Make sure each endpoint handler logs activity. For instance, `/ask` should process the request, call Whisper, LLM, summarizer, TTS in order, and return the final response.

## Environment Setup

* **Local Development:** Use a Python 3 environment. Install needed libraries: `fastapi`, `uvicorn` (for running the server), `openai-whisper` or `whisper` (for ASR), `transformers` or `llama-cpp-python` (for LLM/summarization), as well as retrieval libraries (`sentence-transformers`, `faiss-cpu`, etc.), and a Notion client (e.g. `notion-client`).
* **Running the App:** You can run the assistant locally using FastAPI. For example, start the server with `uvicorn main:app --reload`. You may build a simple frontend (Web or CLI) to record microphone input and play audio output, but a cURL-based or script-based interface is sufficient.
* **Notion API:** Create a Notion integration and share the target database/page with it. Obtain the **Notion Secret** and **Database ID**. Store them as environment variables (e.g. `NOTION_TOKEN`, `NOTION_DB_ID`). Use these to authenticate API calls. (You can use the official Notion SDK for Python, or send HTTPS requests to the Notion API.)
* **Inference Backend:** Decide on your model setup. You could run a local Llama model via `llama-cpp-python` or use Hugging Face `transformers`. Ensure the model can handle chat and function-calling if needed. Also install any ASR/TTS engines: Whisper (for ASR) and a library like `pyttsx3` or an online TTS (for voice output).

## Deliverables

* **Code Repository:** A complete, well-organized codebase for the assistant. Structure your code into modules (e.g. `asr.py`, `search.py`, `summarize.py`, `notion.py`, `api.py`). Include comments and docstrings for clarity.
* **Demo Video:** A \~60-second screen recording (you can use any screen-capture tool) demonstrating the assistant in action. The demo should show: speaking a question to the assistant, the assistant retrieving and summarizing a paper, the assistant reading the summary aloud, and the resulting summary appearing in Notion.
* **README:** A brief README file that explains how to set up and run your assistant. Include instructions on installing dependencies, setting environment variables (Notion token/DB), and how to start the server or client.



## Exploration Tips

For extra credit or a more polished project, consider adding:

* **Long Conversation Support:** Maintain chat history so the assistant can handle follow-up questions that refer to earlier parts of the conversation.
* **Notion Enhancements:** Tag or categorize summaries in Notion (e.g. by topic or source). Include previews or first lines of the content in the synced page. Generate a meaningful title for each entry.
* **UI Improvements:** Build a simple frontend (e.g. with Streamlit, Gradio, or a web app) so users can interact without CLI. The UI could record voice input, show the conversation transcript, and embed the Notion page link.
* **Additional Features:** Experiment with multi-source search (combining different databases), improve ASR accuracy (handle noise or different accents), or use a better TTS voice for output. Any enhancements that make the assistant more useful or user-friendly are welcome.

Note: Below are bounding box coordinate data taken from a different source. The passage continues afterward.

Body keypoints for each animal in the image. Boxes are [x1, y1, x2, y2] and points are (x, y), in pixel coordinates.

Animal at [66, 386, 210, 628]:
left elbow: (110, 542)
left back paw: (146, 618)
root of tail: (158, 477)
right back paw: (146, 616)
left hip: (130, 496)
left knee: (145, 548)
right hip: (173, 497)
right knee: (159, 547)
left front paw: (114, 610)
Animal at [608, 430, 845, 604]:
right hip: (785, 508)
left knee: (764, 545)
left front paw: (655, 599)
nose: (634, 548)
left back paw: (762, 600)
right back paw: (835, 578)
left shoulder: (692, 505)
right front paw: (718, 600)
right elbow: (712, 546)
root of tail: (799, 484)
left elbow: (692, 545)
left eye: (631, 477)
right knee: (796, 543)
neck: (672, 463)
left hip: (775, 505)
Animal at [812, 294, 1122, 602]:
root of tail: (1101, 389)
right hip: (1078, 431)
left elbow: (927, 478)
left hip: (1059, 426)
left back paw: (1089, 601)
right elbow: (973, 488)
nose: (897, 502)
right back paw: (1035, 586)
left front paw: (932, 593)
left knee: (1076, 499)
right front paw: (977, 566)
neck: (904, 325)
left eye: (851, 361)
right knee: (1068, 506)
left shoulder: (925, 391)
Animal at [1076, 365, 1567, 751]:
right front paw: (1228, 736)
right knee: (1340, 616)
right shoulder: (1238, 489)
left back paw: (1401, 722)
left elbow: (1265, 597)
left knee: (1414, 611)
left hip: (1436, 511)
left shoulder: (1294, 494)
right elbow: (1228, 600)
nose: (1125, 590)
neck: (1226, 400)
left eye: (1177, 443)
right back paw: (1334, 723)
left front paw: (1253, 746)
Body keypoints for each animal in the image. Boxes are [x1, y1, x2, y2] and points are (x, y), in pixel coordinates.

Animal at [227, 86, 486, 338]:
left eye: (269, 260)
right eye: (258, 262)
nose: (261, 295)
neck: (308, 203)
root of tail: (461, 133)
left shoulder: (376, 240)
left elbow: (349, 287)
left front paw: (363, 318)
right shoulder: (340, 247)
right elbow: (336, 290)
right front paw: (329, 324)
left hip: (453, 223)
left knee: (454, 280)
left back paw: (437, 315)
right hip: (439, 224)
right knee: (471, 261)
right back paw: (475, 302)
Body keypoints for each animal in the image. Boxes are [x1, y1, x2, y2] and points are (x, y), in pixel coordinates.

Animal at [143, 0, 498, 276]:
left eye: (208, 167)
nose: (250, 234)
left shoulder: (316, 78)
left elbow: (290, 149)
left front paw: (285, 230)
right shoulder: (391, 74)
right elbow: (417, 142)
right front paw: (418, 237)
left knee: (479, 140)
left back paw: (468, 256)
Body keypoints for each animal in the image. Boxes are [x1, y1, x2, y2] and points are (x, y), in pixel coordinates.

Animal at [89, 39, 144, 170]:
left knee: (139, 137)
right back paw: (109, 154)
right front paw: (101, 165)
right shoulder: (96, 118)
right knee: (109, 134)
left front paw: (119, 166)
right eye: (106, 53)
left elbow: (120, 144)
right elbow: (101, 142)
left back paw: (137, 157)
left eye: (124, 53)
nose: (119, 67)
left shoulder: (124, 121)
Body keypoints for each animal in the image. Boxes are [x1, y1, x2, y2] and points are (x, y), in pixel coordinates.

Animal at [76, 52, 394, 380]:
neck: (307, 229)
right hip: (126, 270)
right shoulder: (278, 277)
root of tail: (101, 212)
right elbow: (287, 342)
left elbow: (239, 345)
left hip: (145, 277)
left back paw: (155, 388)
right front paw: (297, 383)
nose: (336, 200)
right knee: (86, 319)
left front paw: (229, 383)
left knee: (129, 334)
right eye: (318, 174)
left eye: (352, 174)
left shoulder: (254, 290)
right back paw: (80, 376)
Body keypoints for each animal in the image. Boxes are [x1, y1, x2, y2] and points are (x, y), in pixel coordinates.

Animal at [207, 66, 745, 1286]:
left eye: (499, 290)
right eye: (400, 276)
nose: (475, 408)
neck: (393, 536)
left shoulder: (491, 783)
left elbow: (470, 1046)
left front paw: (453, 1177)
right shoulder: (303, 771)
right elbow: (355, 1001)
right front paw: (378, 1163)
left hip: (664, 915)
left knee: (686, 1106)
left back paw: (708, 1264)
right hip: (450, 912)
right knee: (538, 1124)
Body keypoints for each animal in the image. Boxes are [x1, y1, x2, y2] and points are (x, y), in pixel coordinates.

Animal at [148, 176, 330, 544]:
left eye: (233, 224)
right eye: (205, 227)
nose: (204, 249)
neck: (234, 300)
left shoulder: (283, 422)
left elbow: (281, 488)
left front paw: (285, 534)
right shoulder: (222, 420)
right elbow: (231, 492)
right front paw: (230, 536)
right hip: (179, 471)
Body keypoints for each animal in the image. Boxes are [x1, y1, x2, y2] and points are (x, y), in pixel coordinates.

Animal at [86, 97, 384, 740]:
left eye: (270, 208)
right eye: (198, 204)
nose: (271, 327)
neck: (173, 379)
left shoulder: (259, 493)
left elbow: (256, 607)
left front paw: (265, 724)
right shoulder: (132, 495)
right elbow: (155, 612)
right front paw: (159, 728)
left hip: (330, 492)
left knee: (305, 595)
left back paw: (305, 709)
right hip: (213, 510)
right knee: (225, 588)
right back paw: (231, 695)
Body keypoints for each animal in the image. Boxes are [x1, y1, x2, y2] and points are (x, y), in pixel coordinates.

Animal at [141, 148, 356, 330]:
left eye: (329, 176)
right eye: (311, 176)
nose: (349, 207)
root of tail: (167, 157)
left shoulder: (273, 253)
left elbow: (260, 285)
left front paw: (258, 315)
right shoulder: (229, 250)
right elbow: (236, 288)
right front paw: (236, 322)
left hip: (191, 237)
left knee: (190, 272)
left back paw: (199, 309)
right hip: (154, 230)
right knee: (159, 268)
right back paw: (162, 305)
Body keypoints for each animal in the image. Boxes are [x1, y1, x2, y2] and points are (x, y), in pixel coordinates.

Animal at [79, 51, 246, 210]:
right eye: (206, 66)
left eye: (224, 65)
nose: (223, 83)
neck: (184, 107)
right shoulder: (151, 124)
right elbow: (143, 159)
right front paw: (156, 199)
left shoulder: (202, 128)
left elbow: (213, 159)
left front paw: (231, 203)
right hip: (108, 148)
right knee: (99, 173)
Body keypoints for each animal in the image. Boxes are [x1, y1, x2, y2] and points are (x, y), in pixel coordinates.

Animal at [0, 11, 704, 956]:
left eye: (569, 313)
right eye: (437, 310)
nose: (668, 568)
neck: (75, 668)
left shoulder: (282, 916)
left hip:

**Hints:** Make sure to test each component separately first (e.g. whisper transcription, search function, summarizer) before integrating. Keep the code modular so you can easily swap or update parts. Good luck building your AI research assistant!

**References:** For example usage of Whisper ASR and summarization pipelines, see the Whisper GitHub and Hugging Face docs. For TTS, Python’s `pyttsx3` is one option. (These are just for guidance on usage; focus on stitching the components together as described.)